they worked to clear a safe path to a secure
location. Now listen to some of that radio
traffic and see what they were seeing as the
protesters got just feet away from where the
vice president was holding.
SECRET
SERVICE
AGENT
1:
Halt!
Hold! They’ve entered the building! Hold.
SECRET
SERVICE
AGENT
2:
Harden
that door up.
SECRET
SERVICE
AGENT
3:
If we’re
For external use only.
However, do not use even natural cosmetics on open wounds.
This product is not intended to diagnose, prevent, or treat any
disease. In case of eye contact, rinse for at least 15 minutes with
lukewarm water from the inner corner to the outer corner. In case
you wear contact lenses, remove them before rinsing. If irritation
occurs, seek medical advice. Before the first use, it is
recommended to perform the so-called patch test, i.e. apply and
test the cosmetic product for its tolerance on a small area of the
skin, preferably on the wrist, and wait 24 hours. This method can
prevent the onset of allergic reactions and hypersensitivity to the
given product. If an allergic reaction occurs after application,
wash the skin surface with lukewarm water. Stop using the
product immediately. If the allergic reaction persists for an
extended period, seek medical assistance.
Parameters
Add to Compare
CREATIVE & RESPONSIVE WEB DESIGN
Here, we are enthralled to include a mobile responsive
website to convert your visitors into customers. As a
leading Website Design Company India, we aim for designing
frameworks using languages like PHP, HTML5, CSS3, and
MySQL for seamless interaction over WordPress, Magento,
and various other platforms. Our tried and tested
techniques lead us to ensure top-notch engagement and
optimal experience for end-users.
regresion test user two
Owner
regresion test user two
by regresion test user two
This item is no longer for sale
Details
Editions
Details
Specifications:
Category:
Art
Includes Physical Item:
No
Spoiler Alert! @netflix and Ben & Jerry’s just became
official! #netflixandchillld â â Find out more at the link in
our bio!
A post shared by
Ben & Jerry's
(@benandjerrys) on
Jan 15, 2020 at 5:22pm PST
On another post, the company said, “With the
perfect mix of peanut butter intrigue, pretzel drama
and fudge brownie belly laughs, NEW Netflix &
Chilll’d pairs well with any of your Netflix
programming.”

════

§ PROBLEM REQUIREMENTS:
Copy out each line of the listing that contains the word "skin".

§ WRITTEN RESPONSE:
skin, preferably on the wrist, and wait 24 hours. This method can
wash the skin surface with lukewarm water. Stop using the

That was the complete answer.